En ocasiones, la vida nos sorprende con silencios abruptos, con ausencias que llegan sin previo aviso y que, sin embargo, impactan con fuerza en el espíritu colectivo de quienes tuvimos el privilegio de conocer a seres excepcionales. De esta manera, se marchó don Julio Sánchez Maríñez, un hombre cuya presencia era tan constante, tan dedicada, tan productiva, que parecía interminable.
Para mí y para muchos, don Julio fue mucho más que un rector. Fue un referente moral e intelectual en el Instituto Tecnológico de Santo Domingo (INTEC), un individuo que personificó la auténtica vocación académica, no como un ejercicio de prestigio, sino como una forma radical de servicio. Fue él quien, con una combinación de amabilidad y claridad, me hizo reflexionar sobre el turismo—el sector al que he consagrado más de treinta años de trayectoria profesional— desde un enfoque que desconocía: el académico, el investigativo, el transformador.
Nunca comprendí completamente como lo consiguió, pero logró inspirar en mí, en muy poco tiempo, la inquietud por el saber más, investigar a profundidad y por la contribución a la construcción de un pensamiento nacional. Don Julio poseía esa habilidad: motivar sin imponer, inspirar sin hacer alarde, tocar vidas sin interrupciones.
Era polifacético, poseedor de una energía incansable. Siempre lo recordaré trabajando en varios proyectos al mismo tiempo y con una claridad asombrosa. Tenía el don de la ubicuidad: estaba en todas partes, escuchando, solucionando, proponiendo, enseñando y aprendiendo. Poseía una convicción incuestionable en la educación como medio para la justicia social y en los jóvenes como la promesa oculta del país que anhelaba.
Su gestión en INTEC se caracterizó por el liderazgo en la definición de una estrategia institucional que posicionara a su universidad como aliada de preferencia de los sectores productivos, la investigación enfocada en la búsqueda de soluciones a problemas reales del país y la colaboración estrecha con los líderes estudiantiles para la toma de decisiones y validación de ideas. Además, se destacó por la puesta en marcha de proyectos innovadores en el país, como “Learning Factory”, un programa educativo que involucra a los alumnos en la solución de problemas reales empresariales, y la formación STEM, fomentando las profesiones de ciencias, tecnología, ingeniería y matemáticas, entre los estudiantes de nivel preuniversitario.
En su perspectiva sobre educación superior, don Julio parecía alinearse con las ideas del filósofo y educador John Dewey, quien sostenía que “la educación no es preparación para la vida; la educación es la vida misma.” Esa noción —profunda y sencilla al mismo tiempo— sintetiza el motor que impulsaba cada uno de sus pasos. No entendía la academia como un lugar aislado, sino como una plataforma viva para cambiar la realidad, para educar a ciudadanos conscientes y comprometidos, para fomentar el pensamiento crítico y la acción social.

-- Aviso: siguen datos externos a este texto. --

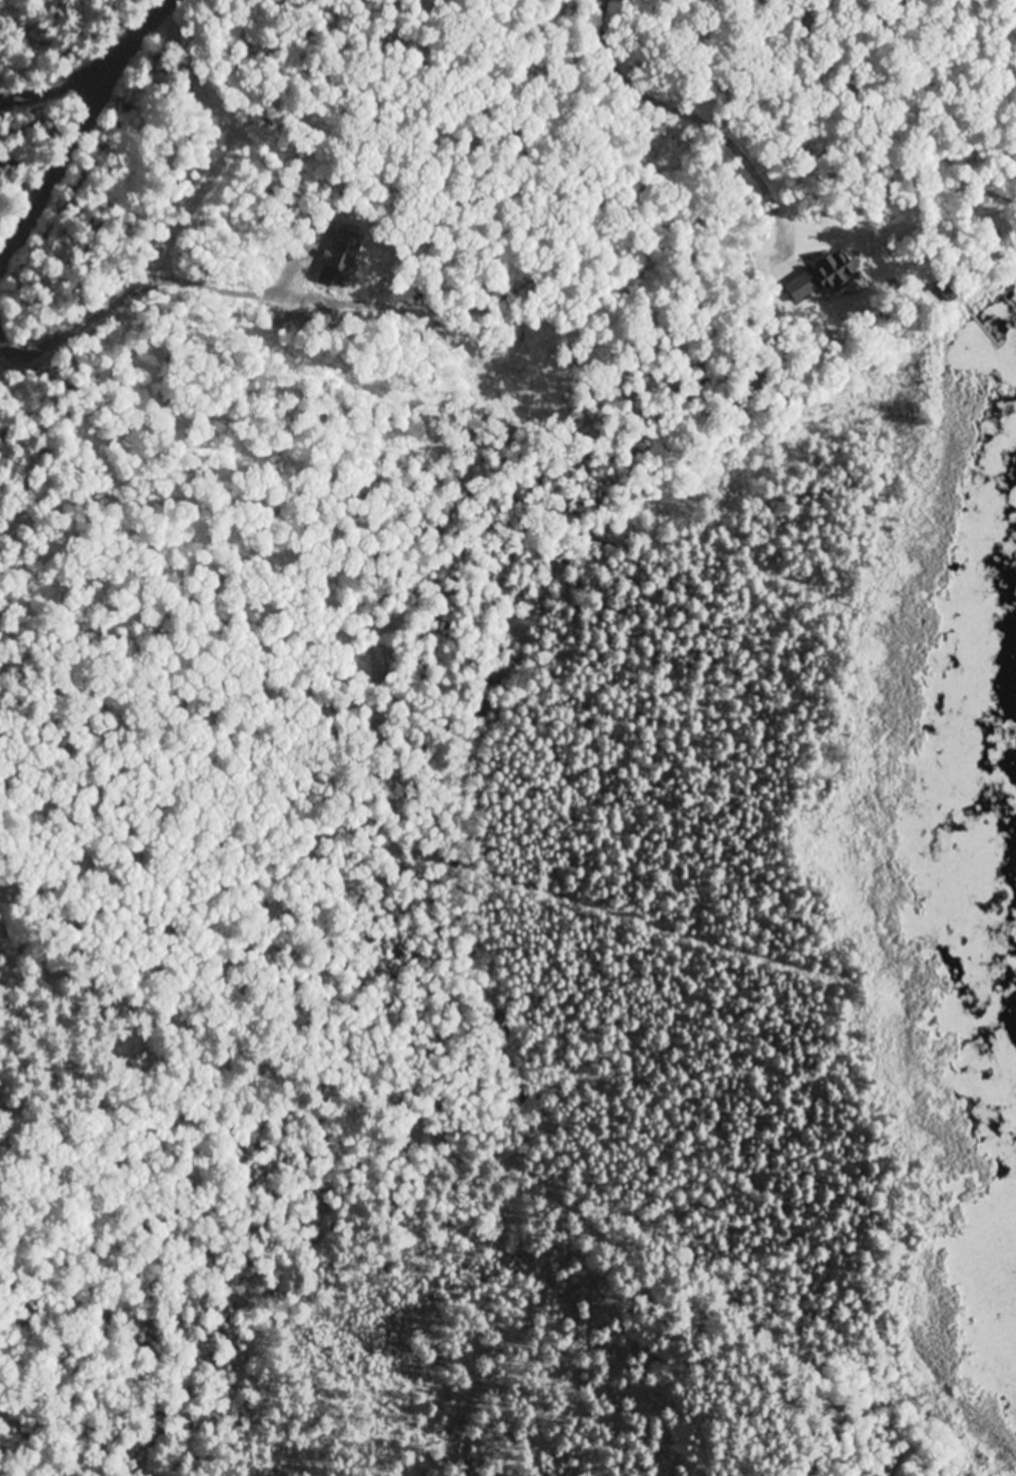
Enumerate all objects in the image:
road: (153, 10)
road: (95, 68)
road: (77, 148)
building: (800, 286)
road: (270, 898)
road: (34, 1123)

Don Julio estaba convencido de que el país necesitaba ser pensado desde el punto de vista académico: desde la evidencia, el análisis, la reflexión interdisciplinaria, y principalmente, desde la investigación enfocada en el bienestar colectivo. Su empeño en implementar iniciativas innovadoras con base académica deja una marca indeleble en la historia de la educación dominicana.
Su legado no sólo se refleja en las contribuciones que hizo durante su administración académica, sino también en los corazones y conciencias que impactó. En cada profesional que, como yo, fue empujado a explorar más allá de lo evidente.
Hoy, al tributarle, no puedo evitar pensar en la necesidad de más voces como la suya. Más líderes que comprendan que la educación no es un gasto, sino una inversión de larga duración. Que las aulas son más poderosas que las armas, y que el saber compartido es el único legado verdaderamente transformador.
Con este humilde tributo, invito a nuestros líderes —y particularmente a nuestros políticos— a dar prioridad a la educación como eje estratégico del progreso nacional. No desde la retórica oportuna, sino desde la dedicación palpable, duradera y estructural, ya que únicamente con más entidades como INTEC, y con más personas como don Julio, podremos aspirar a un país que se desarrolle con justicia, equidad, y visión.
Gracias, don Julio, por su ejemplo, por su incansable entrega. Que su legado nos despierte del letargo y nos motive a seguir sembrando esperanza en forma de conocimiento.